--- Data block ---
::::::::
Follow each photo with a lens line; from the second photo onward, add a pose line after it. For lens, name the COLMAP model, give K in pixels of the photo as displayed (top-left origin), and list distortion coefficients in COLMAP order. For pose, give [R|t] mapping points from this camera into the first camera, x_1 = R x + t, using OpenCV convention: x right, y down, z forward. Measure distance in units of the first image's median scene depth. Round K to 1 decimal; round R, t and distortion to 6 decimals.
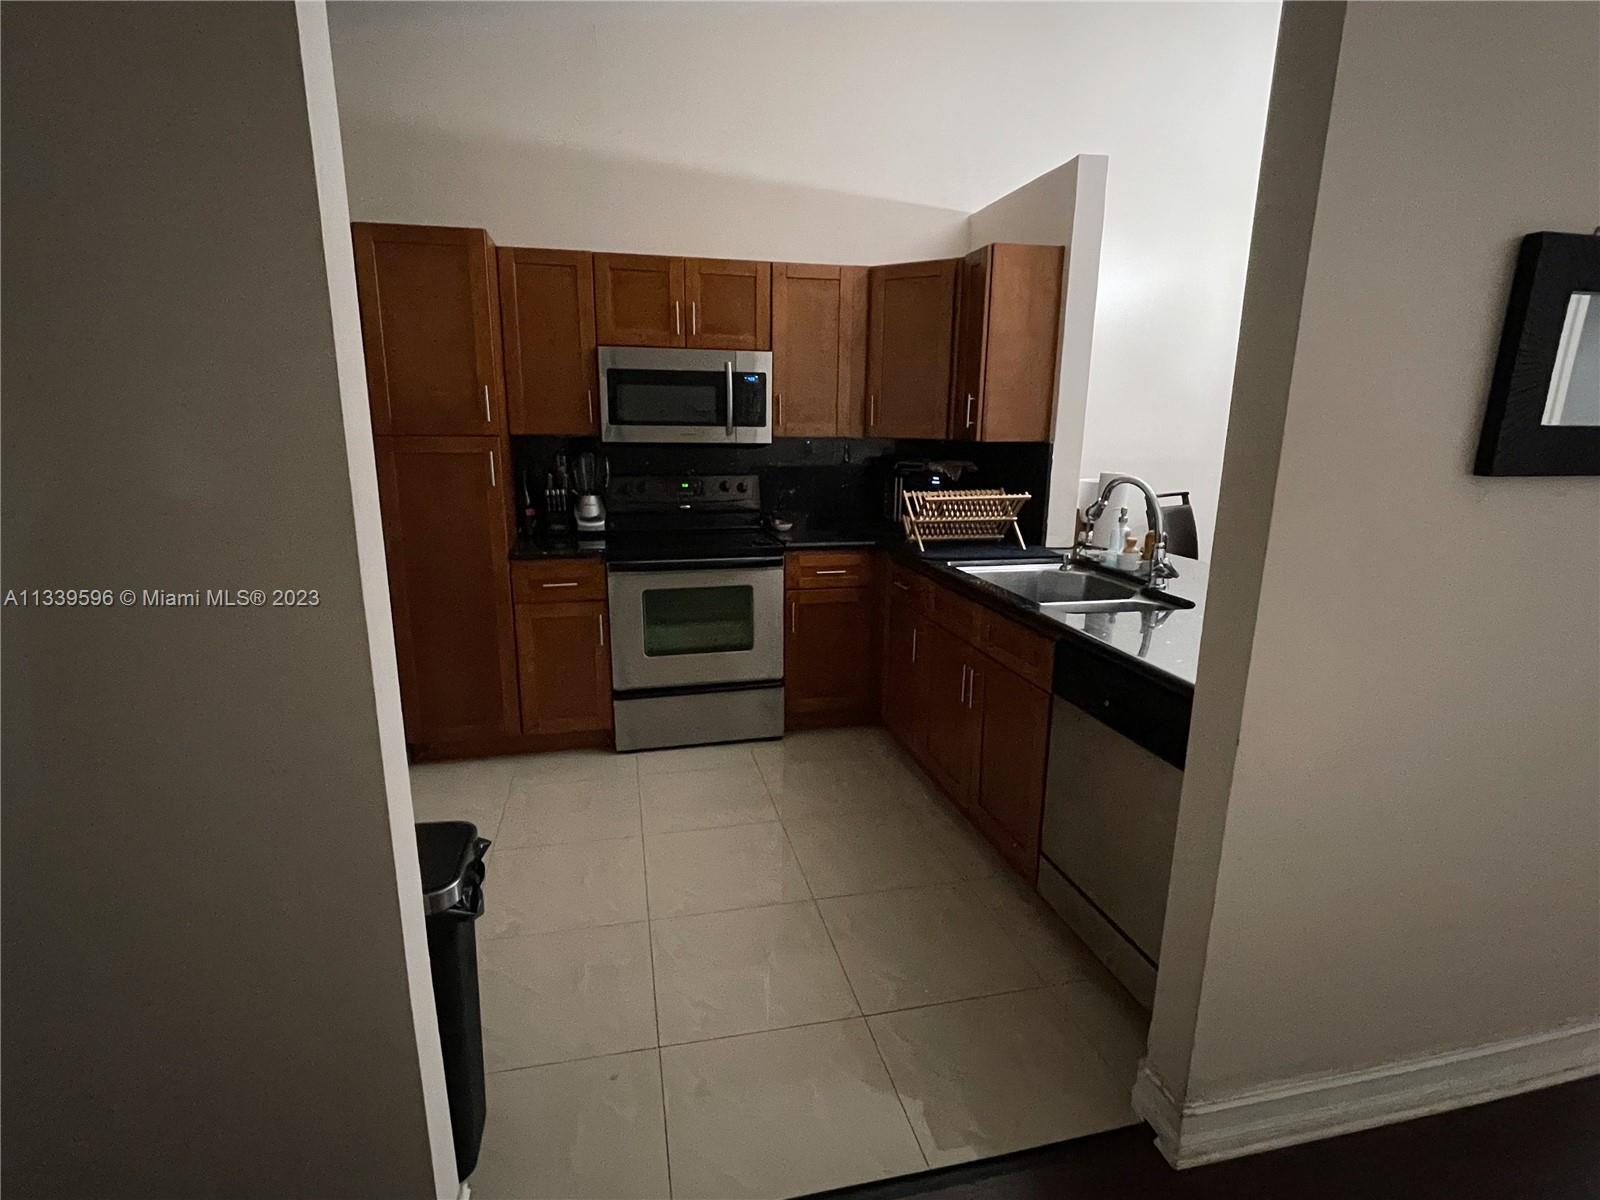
lens RADIAL K [[797.4, 0, 800.0], [0, 797.4, 600.0], [0, 0, 1]] dist [-0.000154, -0.000208]
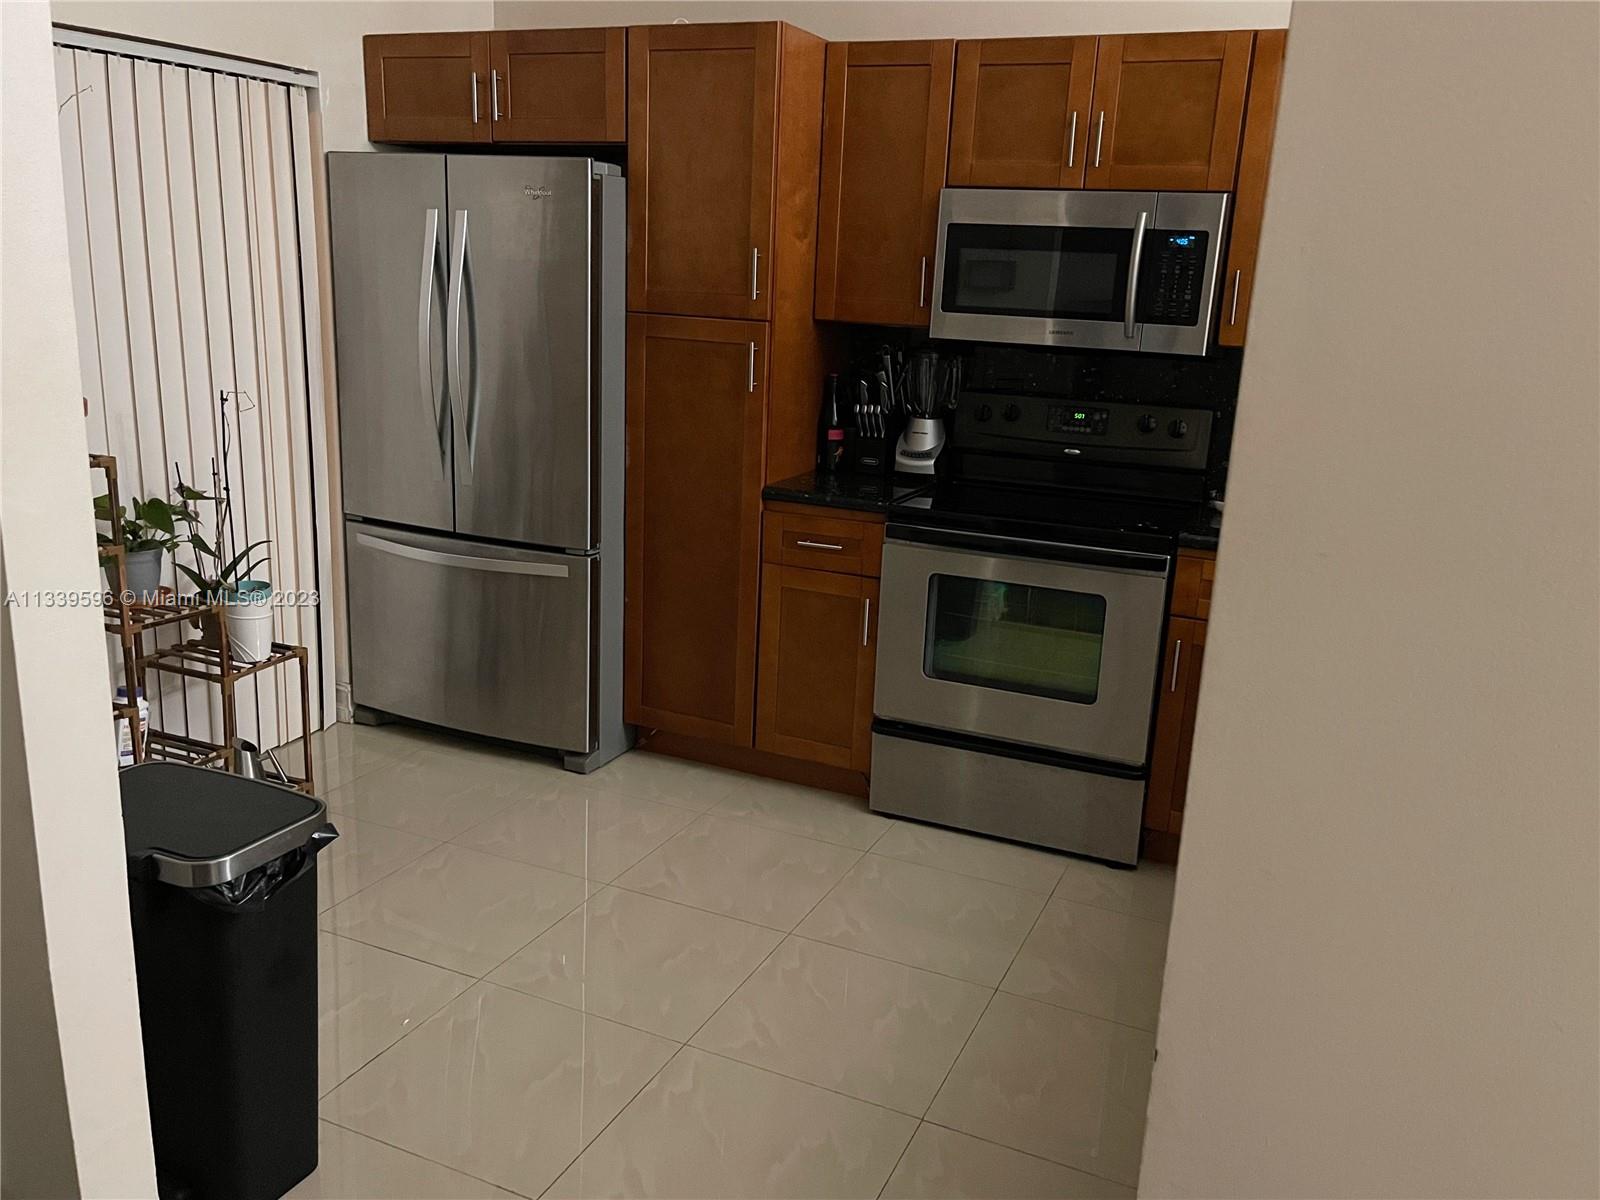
lens RADIAL K [[1288.0, 0, 800.0], [0, 1288.0, 600.0], [0, 0, 1]] dist [0.038098, -0.006694]
pose [[0.791424, 0.175661, -0.585484, 0.311523], [-0.169870, 0.983294, 0.065393, -0.038593], [0.587190, 0.047702, 0.808042, 0.099915]]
::::::::
--- Task to complete ---
Reproduce every line of the data above without any changes, but leave out the pictures.

--- Worked solution ---
Follow each photo with a lens line; from the second photo onward, add a pose line after it. For lens, name the COLMAP model, give K in pixels of the photo as displayed (top-left origin), and list distortion coefficients in COLMAP order. For pose, give [R|t] mapping points from this camera into the first camera, x_1 = R x + t, using OpenCV convention: x right, y down, z forward. Measure distance in units of the first image's median scene depth. Round K to 1 decimal; round R, t and distortion to 6 decimals.
lens RADIAL K [[797.4, 0, 800.0], [0, 797.4, 600.0], [0, 0, 1]] dist [-0.000154, -0.000208]
lens RADIAL K [[1288.0, 0, 800.0], [0, 1288.0, 600.0], [0, 0, 1]] dist [0.038098, -0.006694]
pose [[0.791424, 0.175661, -0.585484, 0.311523], [-0.169870, 0.983294, 0.065393, -0.038593], [0.587190, 0.047702, 0.808042, 0.099915]]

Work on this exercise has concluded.